Dr. Ben Mirus and Dr. Francis Rengers with the U.S. Geological Survey have been using laser scans and GPS cameras, accurate down to one inch, to map out landslides caused by Helene. They hope mapping out Helene’s destruction will help predict future disasters.
“This seems historic,” Rengers said. “It’s unclear that there’s ever been a storm this widespread that caused this much damage in this area.”
So far, they have mapped more than 600 landslides caused by Helene.
“Once we get up into the air and once we get satellite imagery, we expect to find hundreds, if not thousands of landslides,” Mirus said. “…If this event is consistent with previous events where this much rain fell, then yes, we expect there might be thousands of landslides.”
Meanwhile, at the NASA Goddard Space Flight Center outside Washington, D.C., Dr. Dalia Kirschbaum is looking down from space.
“What we’re seeing is that rainfall events are getting more extreme,” said Kirschbaum, who is the director of the Earth Sciences Division.
NASA has more than two dozen satellites and instruments orbiting Earth, Kirschbaum explains. On a large map mounted on a wall in Goddard, those satellites show where rain is falling in real-time, as well as where landslides have happened around the world.
“What we try to do at NASA is understand the different conditions around which landslides may happen,” Kirschbaum said.
Data collected from NASA, the USGS and other scientists, with the help of artificial intelligence, could soon help predict landslides.
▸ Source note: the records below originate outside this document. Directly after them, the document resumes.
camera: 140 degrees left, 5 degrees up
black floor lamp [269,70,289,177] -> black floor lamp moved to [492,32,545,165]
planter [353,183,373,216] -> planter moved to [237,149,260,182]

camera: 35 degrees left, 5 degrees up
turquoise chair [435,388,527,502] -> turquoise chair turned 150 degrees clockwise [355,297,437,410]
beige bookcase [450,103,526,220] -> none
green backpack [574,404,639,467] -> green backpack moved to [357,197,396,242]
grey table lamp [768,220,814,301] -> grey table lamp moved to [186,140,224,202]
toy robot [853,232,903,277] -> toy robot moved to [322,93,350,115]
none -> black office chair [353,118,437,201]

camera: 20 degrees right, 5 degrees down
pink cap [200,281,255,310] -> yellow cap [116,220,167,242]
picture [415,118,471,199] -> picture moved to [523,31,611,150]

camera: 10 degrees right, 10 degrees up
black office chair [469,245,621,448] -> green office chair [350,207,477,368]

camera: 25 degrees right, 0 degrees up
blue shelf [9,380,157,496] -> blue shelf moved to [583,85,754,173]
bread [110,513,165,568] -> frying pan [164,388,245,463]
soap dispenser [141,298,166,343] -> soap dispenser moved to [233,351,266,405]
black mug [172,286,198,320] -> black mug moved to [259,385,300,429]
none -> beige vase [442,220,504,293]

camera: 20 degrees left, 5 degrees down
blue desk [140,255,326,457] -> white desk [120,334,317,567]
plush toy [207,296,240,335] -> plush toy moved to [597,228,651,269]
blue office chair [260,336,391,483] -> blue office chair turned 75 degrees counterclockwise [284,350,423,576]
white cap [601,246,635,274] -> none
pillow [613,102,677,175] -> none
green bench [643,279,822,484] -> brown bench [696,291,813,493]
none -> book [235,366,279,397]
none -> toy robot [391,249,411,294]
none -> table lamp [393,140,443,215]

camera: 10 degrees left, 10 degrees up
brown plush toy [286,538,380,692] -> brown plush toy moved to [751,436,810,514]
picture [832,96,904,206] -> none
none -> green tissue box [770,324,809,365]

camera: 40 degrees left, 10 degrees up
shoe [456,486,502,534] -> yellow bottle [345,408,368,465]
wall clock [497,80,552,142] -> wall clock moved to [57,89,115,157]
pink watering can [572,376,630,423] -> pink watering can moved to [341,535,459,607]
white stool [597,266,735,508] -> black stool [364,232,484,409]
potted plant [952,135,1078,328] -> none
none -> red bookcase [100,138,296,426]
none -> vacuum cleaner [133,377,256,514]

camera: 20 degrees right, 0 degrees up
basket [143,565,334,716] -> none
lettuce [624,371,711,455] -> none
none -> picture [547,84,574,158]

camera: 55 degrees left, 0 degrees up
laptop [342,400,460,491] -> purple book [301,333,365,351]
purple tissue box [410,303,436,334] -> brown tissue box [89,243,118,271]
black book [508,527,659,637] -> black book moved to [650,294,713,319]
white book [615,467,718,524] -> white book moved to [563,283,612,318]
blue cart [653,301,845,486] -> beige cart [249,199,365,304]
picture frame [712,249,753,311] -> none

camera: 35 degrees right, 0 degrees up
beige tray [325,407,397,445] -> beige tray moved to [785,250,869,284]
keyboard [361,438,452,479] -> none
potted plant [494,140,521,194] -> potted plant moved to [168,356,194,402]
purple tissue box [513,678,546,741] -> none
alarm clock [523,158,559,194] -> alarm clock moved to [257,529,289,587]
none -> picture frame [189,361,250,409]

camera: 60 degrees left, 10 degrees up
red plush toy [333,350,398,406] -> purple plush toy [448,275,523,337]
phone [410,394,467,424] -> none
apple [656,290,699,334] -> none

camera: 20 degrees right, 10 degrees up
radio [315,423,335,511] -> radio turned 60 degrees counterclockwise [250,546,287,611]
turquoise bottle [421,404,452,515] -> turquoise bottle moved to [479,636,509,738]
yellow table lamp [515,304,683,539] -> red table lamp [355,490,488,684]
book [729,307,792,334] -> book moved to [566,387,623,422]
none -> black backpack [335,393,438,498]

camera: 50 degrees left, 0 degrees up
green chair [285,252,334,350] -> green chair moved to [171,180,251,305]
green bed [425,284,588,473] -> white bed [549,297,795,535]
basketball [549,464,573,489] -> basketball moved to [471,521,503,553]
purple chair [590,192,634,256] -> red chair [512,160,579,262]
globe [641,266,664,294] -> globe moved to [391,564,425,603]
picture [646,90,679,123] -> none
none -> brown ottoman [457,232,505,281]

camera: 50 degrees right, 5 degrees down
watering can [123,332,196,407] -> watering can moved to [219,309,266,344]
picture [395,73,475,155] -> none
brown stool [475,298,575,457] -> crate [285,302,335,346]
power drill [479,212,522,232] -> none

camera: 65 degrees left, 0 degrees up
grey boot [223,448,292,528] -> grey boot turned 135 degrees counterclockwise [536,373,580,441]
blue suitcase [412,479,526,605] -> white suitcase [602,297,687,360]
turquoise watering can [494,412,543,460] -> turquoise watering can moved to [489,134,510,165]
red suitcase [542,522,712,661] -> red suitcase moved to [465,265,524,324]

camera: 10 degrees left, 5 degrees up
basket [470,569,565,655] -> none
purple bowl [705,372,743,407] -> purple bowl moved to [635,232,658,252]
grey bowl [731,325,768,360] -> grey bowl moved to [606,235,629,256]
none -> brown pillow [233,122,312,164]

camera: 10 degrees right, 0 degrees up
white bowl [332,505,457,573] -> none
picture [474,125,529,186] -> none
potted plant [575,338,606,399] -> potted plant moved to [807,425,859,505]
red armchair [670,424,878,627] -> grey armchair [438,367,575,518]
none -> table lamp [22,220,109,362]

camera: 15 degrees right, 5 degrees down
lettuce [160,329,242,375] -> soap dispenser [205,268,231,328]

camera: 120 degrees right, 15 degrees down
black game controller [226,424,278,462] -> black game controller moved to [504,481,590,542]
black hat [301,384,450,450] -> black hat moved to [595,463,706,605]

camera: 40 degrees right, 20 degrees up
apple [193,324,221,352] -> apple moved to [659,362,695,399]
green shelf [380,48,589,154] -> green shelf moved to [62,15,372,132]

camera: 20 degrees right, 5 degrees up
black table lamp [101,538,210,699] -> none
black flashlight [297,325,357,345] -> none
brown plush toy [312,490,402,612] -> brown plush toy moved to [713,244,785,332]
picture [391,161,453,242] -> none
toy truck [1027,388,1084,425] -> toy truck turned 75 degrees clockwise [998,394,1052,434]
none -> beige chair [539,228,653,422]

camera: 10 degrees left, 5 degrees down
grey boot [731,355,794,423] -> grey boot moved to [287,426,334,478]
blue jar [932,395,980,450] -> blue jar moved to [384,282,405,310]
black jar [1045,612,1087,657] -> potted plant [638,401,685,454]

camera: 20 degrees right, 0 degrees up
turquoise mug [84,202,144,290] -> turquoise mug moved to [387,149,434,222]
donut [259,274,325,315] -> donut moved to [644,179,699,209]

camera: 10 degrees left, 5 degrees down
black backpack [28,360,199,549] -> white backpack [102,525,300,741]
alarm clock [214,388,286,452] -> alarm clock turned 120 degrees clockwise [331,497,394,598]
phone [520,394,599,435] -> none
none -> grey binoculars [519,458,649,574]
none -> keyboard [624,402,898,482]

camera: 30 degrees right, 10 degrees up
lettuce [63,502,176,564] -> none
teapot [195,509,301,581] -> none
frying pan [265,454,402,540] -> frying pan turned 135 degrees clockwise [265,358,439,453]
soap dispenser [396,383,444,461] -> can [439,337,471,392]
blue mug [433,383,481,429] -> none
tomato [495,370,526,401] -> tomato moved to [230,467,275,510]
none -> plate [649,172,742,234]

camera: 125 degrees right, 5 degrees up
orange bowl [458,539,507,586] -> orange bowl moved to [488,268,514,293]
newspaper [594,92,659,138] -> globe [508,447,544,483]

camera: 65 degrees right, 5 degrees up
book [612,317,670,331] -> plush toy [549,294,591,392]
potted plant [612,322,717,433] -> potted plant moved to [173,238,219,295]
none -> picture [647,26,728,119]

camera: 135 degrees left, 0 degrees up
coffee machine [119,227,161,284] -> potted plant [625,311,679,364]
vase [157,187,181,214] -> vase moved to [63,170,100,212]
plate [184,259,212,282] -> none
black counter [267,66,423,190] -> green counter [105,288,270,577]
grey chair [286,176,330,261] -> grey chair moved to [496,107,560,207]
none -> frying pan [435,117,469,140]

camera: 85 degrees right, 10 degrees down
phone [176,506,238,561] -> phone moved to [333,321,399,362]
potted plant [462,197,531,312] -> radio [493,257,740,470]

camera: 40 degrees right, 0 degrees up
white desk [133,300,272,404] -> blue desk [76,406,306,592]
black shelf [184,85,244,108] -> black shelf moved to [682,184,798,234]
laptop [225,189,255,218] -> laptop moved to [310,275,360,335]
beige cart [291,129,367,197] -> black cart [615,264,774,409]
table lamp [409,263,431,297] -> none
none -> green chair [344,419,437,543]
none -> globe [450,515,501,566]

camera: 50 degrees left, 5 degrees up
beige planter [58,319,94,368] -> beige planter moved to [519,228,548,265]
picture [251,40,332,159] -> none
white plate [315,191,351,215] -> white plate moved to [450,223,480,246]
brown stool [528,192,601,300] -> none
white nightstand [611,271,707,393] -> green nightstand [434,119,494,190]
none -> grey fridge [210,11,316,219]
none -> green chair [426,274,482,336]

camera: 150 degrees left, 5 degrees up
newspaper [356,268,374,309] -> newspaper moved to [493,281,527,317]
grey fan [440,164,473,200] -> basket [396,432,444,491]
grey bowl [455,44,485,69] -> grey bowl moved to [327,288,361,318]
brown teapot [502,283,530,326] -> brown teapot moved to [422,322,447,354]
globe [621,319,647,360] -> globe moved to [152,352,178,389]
And those better predictions and preparations could help save lives.
The death toll from Helene, which made landfall Sept. 26 in Florida, had risen to at least 241 as of Saturday, according to numbers compiled by CBS News, including at least 122 deaths in North Carolina.
“My hope is that a community can take this model and effectively apply it and use it running in their community to better understand, and even anticipate, where we have the highest hazard for landslides,” Kirschbaum said.